EXERCISE REQUIREMENTS:
Print all the records below exactly as they stand, but leave out the pictures.

DATA EXCERPTS:
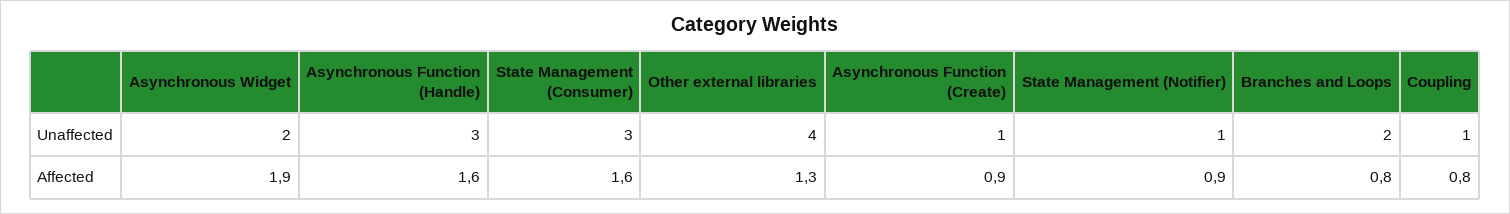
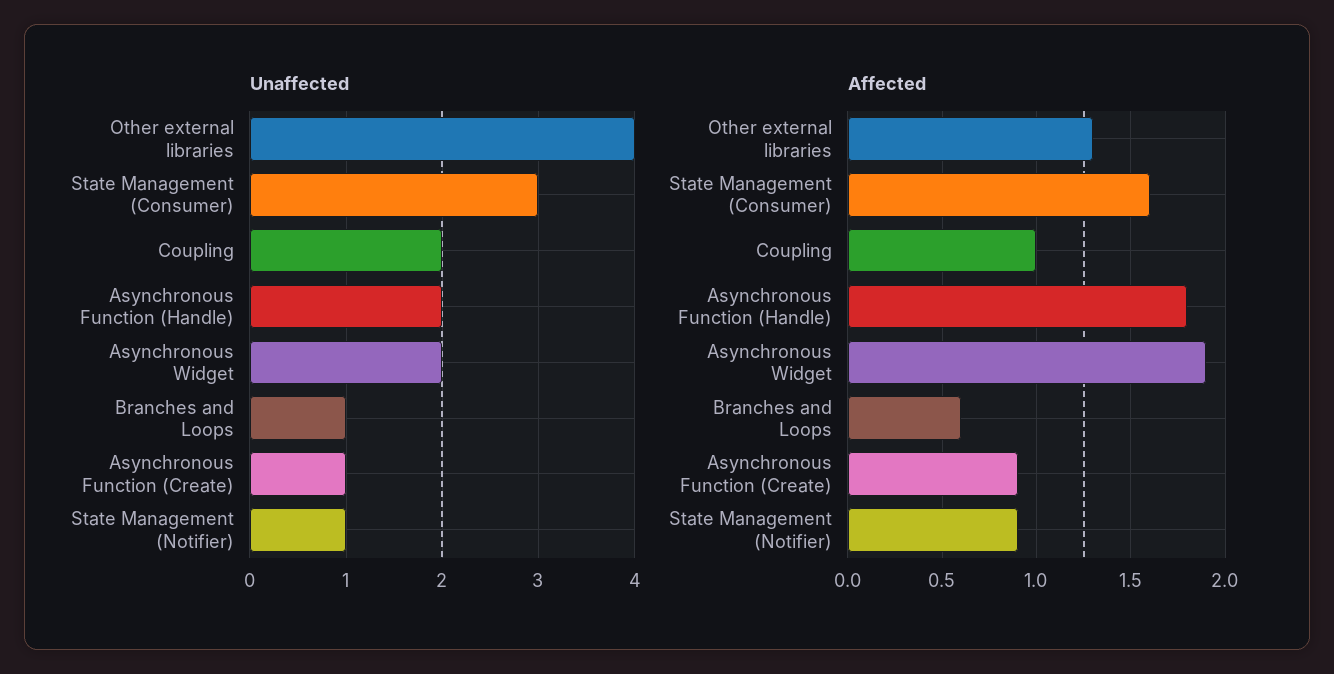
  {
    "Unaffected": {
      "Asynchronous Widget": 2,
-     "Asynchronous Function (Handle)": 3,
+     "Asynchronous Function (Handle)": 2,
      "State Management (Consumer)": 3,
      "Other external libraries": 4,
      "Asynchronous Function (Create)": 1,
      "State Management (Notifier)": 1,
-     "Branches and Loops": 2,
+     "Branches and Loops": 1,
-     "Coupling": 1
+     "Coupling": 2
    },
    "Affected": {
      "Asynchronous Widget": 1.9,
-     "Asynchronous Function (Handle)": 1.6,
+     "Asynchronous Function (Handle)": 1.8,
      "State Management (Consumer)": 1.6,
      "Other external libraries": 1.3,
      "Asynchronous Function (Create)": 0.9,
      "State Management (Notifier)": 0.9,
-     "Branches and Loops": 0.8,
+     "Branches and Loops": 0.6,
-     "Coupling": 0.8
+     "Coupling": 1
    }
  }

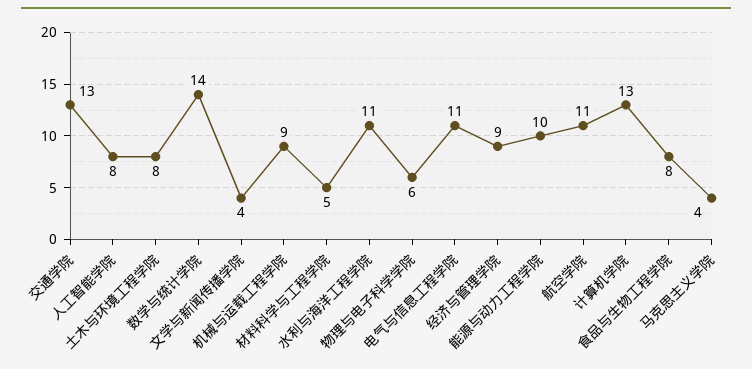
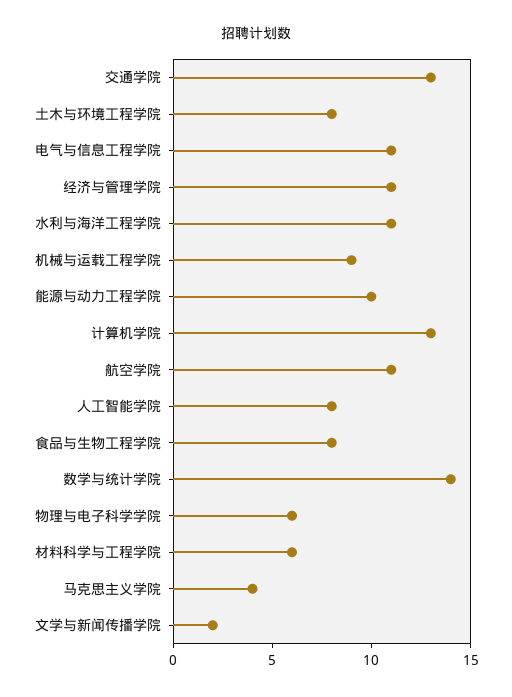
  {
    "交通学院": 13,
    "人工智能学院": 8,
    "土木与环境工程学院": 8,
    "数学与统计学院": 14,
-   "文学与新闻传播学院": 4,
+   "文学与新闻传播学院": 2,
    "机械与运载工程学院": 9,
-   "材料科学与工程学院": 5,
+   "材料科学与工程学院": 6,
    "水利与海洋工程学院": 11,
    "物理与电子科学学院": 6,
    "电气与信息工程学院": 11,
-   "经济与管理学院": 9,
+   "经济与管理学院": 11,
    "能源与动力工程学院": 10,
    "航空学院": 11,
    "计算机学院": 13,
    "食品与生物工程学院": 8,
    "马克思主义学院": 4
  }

SOLUTION TO THIS TASK:
  {
    "Unaffected": {
      "Asynchronous Widget": 2,
-     "Asynchronous Function (Handle)": 3,
+     "Asynchronous Function (Handle)": 2,
      "State Management (Consumer)": 3,
      "Other external libraries": 4,
      "Asynchronous Function (Create)": 1,
      "State Management (Notifier)": 1,
-     "Branches and Loops": 2,
+     "Branches and Loops": 1,
-     "Coupling": 1
+     "Coupling": 2
    },
    "Affected": {
      "Asynchronous Widget": 1.9,
-     "Asynchronous Function (Handle)": 1.6,
+     "Asynchronous Function (Handle)": 1.8,
      "State Management (Consumer)": 1.6,
      "Other external libraries": 1.3,
      "Asynchronous Function (Create)": 0.9,
      "State Management (Notifier)": 0.9,
-     "Branches and Loops": 0.8,
+     "Branches and Loops": 0.6,
-     "Coupling": 0.8
+     "Coupling": 1
    }
  }

  {
    "交通学院": 13,
    "人工智能学院": 8,
    "土木与环境工程学院": 8,
    "数学与统计学院": 14,
-   "文学与新闻传播学院": 4,
+   "文学与新闻传播学院": 2,
    "机械与运载工程学院": 9,
-   "材料科学与工程学院": 5,
+   "材料科学与工程学院": 6,
    "水利与海洋工程学院": 11,
    "物理与电子科学学院": 6,
    "电气与信息工程学院": 11,
-   "经济与管理学院": 9,
+   "经济与管理学院": 11,
    "能源与动力工程学院": 10,
    "航空学院": 11,
    "计算机学院": 13,
    "食品与生物工程学院": 8,
    "马克思主义学院": 4
  }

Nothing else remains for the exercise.